A rectangle chart pattern is continuation pattern that forms in a consolidation, or trading range, period. The pattern can be identified by two highs that are about equal and two lows that are approximately equal, forming two horizontal lines (i.e. the top and bottom edges of a rectangle).
As with most formations, the rectangle chart pattern is not complete until a breakout has occurred. The direction of the breakout is usually not identifiable beforehand but volume levels can provide insight into the underlying structure and strength of the pattern. If volume contracts during the formation, an increase in volume afterwards may be a signal that a breakout is imminent. On the other hand, if volume fluctuates sporadically, then one should focus on the actual levels during a test of resistance, or support, to see which side, the bulls or the bears, has more support.
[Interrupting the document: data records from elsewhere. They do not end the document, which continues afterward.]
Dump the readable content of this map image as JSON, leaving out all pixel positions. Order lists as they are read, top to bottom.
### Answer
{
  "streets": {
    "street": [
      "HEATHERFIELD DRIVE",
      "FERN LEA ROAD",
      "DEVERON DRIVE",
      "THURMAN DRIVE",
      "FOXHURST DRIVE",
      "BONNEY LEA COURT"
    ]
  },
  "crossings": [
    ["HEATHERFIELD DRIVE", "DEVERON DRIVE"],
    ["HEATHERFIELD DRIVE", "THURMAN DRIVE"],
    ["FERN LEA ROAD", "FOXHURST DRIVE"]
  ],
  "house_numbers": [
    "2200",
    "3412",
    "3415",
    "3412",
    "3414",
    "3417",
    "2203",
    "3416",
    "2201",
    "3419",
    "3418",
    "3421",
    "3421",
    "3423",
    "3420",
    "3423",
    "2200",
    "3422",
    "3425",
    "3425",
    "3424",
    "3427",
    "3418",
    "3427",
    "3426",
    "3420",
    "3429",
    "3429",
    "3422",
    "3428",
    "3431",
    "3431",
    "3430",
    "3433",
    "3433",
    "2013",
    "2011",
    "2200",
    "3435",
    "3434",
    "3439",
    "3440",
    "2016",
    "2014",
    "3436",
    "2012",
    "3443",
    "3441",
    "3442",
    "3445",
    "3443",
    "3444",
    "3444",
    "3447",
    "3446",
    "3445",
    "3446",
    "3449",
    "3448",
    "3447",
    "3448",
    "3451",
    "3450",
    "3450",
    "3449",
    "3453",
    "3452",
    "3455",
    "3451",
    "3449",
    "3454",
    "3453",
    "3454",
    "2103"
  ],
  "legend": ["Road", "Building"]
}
One should always keep in mind that a rectangle formation has a neutral bias as to which direction it will breakout to and that it is better to wait for a confirmation (i.e. a clear breakout) before positioning one’s portfolio.
In the above example, the price was in a down-trend before forming the rectangle pattern in early May. The pattern looked as if it had formed a bottom. Volume was very light until it began to increase day-after-day in early July. This was a clear sign that a breakout was imminent and in this case, it was to the down-side, and thus, a continuation of the previous down-trend.